If a line in the data below includes the string "round", please return a copy of it.
+ + + + + + +
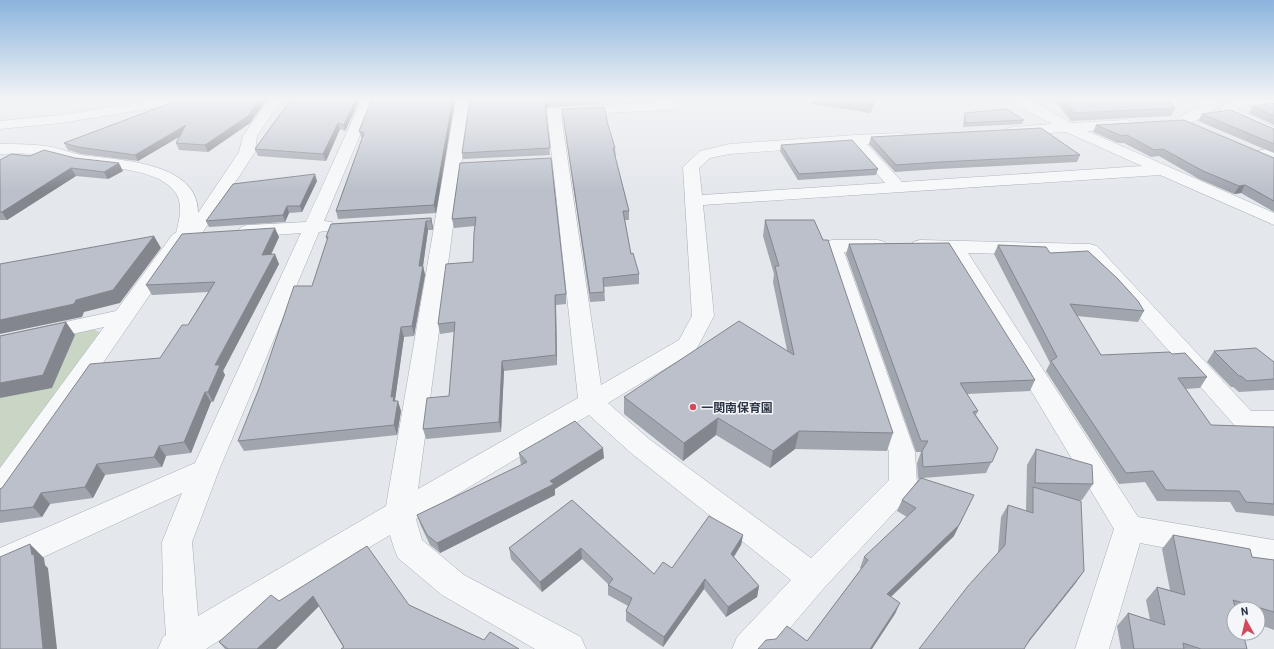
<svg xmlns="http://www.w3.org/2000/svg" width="1274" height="649" font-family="Barlow,'Noto Sans JP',sans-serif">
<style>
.green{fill:#c9d6c5}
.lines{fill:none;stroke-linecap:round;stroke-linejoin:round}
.minor-casing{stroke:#a9aeb7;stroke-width:1}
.minor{fill:#f7f8fa;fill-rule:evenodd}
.wall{fill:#a1a5ae}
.shaded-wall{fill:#83868d}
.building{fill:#bbc0ca;stroke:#83868d}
.poi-dot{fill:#d1495b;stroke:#f4f6f9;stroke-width:1.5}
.labels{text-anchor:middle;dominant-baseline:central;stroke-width:3;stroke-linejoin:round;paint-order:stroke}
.poi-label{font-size:12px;font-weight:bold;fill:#2b3445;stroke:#f4f6f9;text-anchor:start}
</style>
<rect width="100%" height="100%" fill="#e4e7ec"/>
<path class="green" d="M91,328L103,334L0,473V346Z"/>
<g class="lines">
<g class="minor-casing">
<g id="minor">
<path d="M158,99H190L189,102L184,103L61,123L0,129V121L61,115Z"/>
<path d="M269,99H282L257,136L255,152L201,235L199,239L186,242L10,498L0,502V468L104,327L0,350V336L116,311L173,234L176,233C179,221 183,207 177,195C162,168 107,168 81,164C71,163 61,159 51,156C35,153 17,153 0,154V144C17,144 34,144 52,147C61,149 71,153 81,155C116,160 199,161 198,213L239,152L243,136Z"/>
<path d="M362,99H375L324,221L332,222L335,226L332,230L319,232L219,470L192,542L198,616L386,506L456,99H470L418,489L578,398L547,111L549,108L660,102L659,99H672L675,106L673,109L668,110L561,115L601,385L679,340L692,316L683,167L700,151L730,144L855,135L901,133L906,134L908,137L906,140L867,144L902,182L1142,166L1066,132L1013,135L1008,134L1006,131L1008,128L1013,127L1052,124L1021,107L1016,99H1029L1071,123L1126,120L1131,121L1133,124L1131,127L1126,128L1087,131L1274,213V225L1160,175L703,205L714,316L696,350L608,403L649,439L811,558L889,480V452L823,246L825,242L832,240H878L885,242L887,246L885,250L878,252H844L915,452L917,484L913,492L824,588L772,649H732L737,637L791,580L631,453L589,415L416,519L422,540L464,575L581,637L586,649H535L442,595L398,558L394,548L390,535L294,592L206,649H158L163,637L166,635L163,592L162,542L182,493L0,577V548L195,463L301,233L247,237L241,235L238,231L241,227L247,225L306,222ZM852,145L885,183L702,195L699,168L710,158L730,154Z"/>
<path d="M1200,99H1213L1216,106L1214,109C1204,115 1190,127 1178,124L1176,121L1178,118L1202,105Z"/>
<path d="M1239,99H1266L1274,101V109L1249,106L1237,109L1274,127V137L1222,112L1220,109L1227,103Z"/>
<path d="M1274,147V157L1259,160L1254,158L1251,155L1254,152Z"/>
<path d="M920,240L1090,244L1097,246L1251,411H1274V429H1245L1236,427L1085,256L968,253L1138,517L1274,540V568L1140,543L1109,649H1075L1114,529L948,252H920L913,250L911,246L913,242Z"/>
</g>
</g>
<use href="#minor" class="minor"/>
</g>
<g class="wall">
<path d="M181,99H267L250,123L208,152L179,150L176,143L179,137L138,161L81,154L68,150L64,143Z"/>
<path d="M291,99H360L345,131L340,129L326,161L258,156L255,149Z"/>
<path d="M372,99H455L436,213L338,219L336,211L362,138L361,137L359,131Z"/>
<path d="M470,99H637L601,101V104L548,107L546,111L550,155L463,159L462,153Z"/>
<path d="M812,99H876L870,113L812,104Z"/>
<path d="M1054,99H1167L1175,108L1171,116L1071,121Z"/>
<path d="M1274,104V125L1249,113L1253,106Z"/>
<path d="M562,109L607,118L608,125L615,148L616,157H615L629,211V220H625L631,254L639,274V284L604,287L605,301L590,302L563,116Z"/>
<path d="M965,113L1024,120L1022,124L963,127L964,117Z"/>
<path d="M1202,114L1274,129V153L1198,121Z"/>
<path d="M1096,125L1274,158V212L1241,193L1234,194L1199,179L1159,156L1151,157L1124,143H1118L1093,132Z"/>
<path d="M871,137L1080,155L1077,162L938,169L895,172L869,144Z"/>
<path d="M781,145L878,169L876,175L798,180L780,151Z"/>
<path d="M0,160L123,171L108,179L76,176L7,220H0Z"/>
<path d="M460,163L566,294V304L556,305L557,365L504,371L501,432L426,439L423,429L449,396L454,332L440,334L438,324L473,262L475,226L454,228L452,219Z"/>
<path d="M317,181L302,212L289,213L285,222L209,227L206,221Z"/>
<path d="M431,218L433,227V230H428L423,266L425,275L414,336L404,337L395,400L401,411L397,435L244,451L238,441L312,286L327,241L326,237Z"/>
<path d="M765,220L893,433L887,451L795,449L770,468L716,435L683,461L624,414V397L787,350L773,282L774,274L763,236Z"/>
<path d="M279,237L271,255L279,264L223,371L225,375L213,402H211L191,453L166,456L162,467L105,475L93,498L50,504L42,517L0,523V489L160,358L188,325L208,292L152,295L146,285Z"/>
<path d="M849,244L1035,380L1030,391L967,394L978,411L976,415L998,448L986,473L923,478L954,536L891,597L895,614L807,641L861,569L860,568L864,557L907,517L897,511L902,500L920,478L918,479L917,463L921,452H916L846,254Z"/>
<path d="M998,245L1050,253L1144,311L1138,322L1077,316L1101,355L1172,354L1207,377L1200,388L1185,389L1211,425L1274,427V516L1236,512L1230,502L1157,501L1145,482L1119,484L1046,371L1050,363L994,254Z"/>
<path d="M1214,351L1274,362V390L1239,392L1233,387H1231L1207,362Z"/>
<path d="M1036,449L1093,484L1082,500H1078L1084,571L1027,644L998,552L1001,517L1008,505L1026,511L1027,465Z"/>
<path d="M519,453L604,458L555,489V495L440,553L430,545L421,526L417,515L521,465Z"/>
<path d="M572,500L654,574L672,568L743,535L741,545L734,557L759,586L757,597L726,617L704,589L663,647L626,621V611L628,606L608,595V584L582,559L542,592L511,559L509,548Z"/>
<path d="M1173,535L1252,557L1274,560V630L1258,624V609H1234L1247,649H1121L1117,626L1128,613L1150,620L1146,600L1157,587L1170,590L1162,549Z"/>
<path d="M279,601L409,605L484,640L343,647L319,606L276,649H225L219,642Z"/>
</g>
<g class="shaded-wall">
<path d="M260,99H267L250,123L208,152L205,145Z"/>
<path d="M356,99H360L345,131L344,125Z"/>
<path d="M453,99H455L436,213L434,205Z"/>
<path d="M874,99H876L870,113L872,105Z"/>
<path d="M547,101L548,107L546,111L545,105Z"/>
<path d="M338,123L340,129L326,161L323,154Z"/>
<path d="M186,125L189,131L138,161L135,155Z"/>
<path d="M119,163L123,171L108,179L104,172Z"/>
<path d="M71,168L76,176L7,220L2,212Z"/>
<path d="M315,174L317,181L302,212L300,206Z"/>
<path d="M1245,185L1241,193L1234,194L1239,186Z"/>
<path d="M287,206L289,213L285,222L283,215Z"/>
<path d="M431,218L433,227V230L431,221Z"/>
<path d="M426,221L428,230L423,266L425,275L414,336L412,326L419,266Z"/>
<path d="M275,228L279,237L266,265L262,255Z"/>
<path d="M154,236L161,248L120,303L84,312L82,317L0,334V320Z"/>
<path d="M275,254L279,264L223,371L225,375L213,402L208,392L215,365Z"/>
<path d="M555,295L556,305L557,365L556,355Z"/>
<path d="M66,322L75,335L52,388L0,398V383Z"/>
<path d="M401,327L404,337L395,400L397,406L398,401L401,411L397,435L394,425L391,397Z"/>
<path d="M502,361L504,371L501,432L499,422Z"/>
<path d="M205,392L211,402L191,453L184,442Z"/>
<path d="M718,418L716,435L683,461L684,443Z"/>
<path d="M799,431L795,449L770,468L773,451Z"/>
<path d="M159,446L166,456L162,467L154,457Z"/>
<path d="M603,448L604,458L555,489V495L440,553L437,543L550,481Z"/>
<path d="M97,464L105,475L93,498L85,487Z"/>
<path d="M41,493L50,504L42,517L33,507Z"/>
<path d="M974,495L954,536L882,605L887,594Z"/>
<path d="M743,535L741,545L729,564L731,554Z"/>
<path d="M30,544L44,558L45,565L48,568L57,649H43Z"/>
<path d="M581,548L582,559L542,592L540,582Z"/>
<path d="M1084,571L1075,584L1023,649L1030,639Z"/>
<path d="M705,579L704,589L663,647L664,637Z"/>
<path d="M759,586L757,597L726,617L728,607Z"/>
<path d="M313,596L319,606L276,649H257Z"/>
<path d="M900,603L895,614L872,649H870Z"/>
</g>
<g class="building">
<path d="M181,99H260L248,116L205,145L176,143L186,125L135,155L78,147L64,143Z"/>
<path d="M291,99H356L344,125L338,123L323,154L255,149Z"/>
<path d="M372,99H453L434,205L336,211L364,133L359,131Z"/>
<path d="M470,99H575L547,101L545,105L550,148L462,153Z"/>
<path d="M835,99H874L872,105Z"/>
<path d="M1064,99H1167L1175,108L1074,113Z"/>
<path d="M1273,103L1274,104V116L1253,106Z"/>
<path d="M604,107L607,118H606L615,148H613L629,211H623L631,254L633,253L639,274L603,278L604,292L590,293L562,109Z"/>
<path d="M1007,109L1024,120L965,123V113Z"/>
<path d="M1231,110L1274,129V144L1202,114Z"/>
<path d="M1184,120L1274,158V201L1245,185L1239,186L1203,171L1163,149L1154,150L1127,135L1122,136L1096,125Z"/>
<path d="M1041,128L1080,155L940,162L896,165L871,137Z"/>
<path d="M852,140L878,169L799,174L781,145Z"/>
<path d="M44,150L75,158L119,163L104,172L71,168L2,212H0V160L11,154L30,156Z"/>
<path d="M551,158L566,294L555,295L556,355L502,361L499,422L423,429L427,398L449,396L455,322L438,324L446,264L473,262L474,233L476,217L452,219L460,163Z"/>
<path d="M315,174L300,206H287L283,215L206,221L233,184Z"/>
<path d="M431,218V221H426L419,266H423L412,326L401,327L391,397H394L393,401H398L394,425L238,441L260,386L294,286H312L328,237H326L331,224Z"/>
<path d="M765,220H814L823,240H828L893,433L799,431L773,451L718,418L684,443L624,397L739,321L794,355L775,266H779Z"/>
<path d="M275,228L262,255L275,254L215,365H220L208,392H205L184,442L159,446L154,457L97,464L85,487L41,493L33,507L0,511V489L2,488L90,364L160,358L182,325H188L215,282L146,285L182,234Z"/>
<path d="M154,236L113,290L76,300L74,304L0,320V264Z"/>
<path d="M949,243L1035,380L960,383L978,411L973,412L998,448L992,462L923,467L922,451L928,441H921L849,244Z"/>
<path d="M998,245L1046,247L1050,253L1088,251L1117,278L1138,301L1144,311L1070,304L1101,355L1170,352L1172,354L1185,353L1207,377L1178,378L1211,425L1274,427V504L1246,502L1239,491L1166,490L1153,471L1126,473L1051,361L1057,357Z"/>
<path d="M66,322L43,375L0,383V336Z"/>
<path d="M1256,348L1274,362V379L1247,381L1241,376H1239L1214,351Z"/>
<path d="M575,421L603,448L550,481L554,484L437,543L427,535L417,515L527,462L519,453Z"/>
<path d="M1036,449L1092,465L1093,484L1035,483Z"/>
<path d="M921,478L974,495L959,525L887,594L900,603L870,649H758L766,640L776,639L787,626L807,641L868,560L864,557L916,508L902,500Z"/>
<path d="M1033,487L1081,501L1084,571L1030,639L1024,649H919L968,586L1005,545L1008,505L1033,513Z"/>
<path d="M572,500L654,574L663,562L672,568L709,516L743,535L731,554L759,586L728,607L705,579L664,637L626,611L632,598L608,585L613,579L581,548L540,582L509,548Z"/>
<path d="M1173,535L1250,549L1252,557L1274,560V612L1233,600L1236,609H1234V633H1243L1247,649H1201L1183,643L1184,649H1134L1128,613L1165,625L1157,587L1185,595Z"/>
<path d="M30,544L32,555L34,554L43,649H0V557Z"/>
<path d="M367,546L409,605L484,640L490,632L519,649H341L344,647L313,596L257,649H228L219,642L271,595L279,601Z"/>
</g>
<linearGradient id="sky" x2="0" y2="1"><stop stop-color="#8bb4dd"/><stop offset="0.52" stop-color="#f3f4f6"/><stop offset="1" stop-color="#f3f4f6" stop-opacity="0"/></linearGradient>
<rect width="1274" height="190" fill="url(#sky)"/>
<circle class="poi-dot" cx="693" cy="407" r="4"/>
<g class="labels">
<g class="poi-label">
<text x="701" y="407">一関南保育園</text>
</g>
</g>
<g transform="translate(1246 621) rotate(352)"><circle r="19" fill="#f4f6f9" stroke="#a4a8b1"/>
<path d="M0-3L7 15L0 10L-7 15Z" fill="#d1495b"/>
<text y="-6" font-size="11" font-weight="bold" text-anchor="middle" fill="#2b3445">N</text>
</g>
</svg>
+ + + + + + +
#### Solved problem:
.lines{fill:none;stroke-linecap:round;stroke-linejoin:round}
.labels{text-anchor:middle;dominant-baseline:central;stroke-width:3;stroke-linejoin:round;paint-order:stroke}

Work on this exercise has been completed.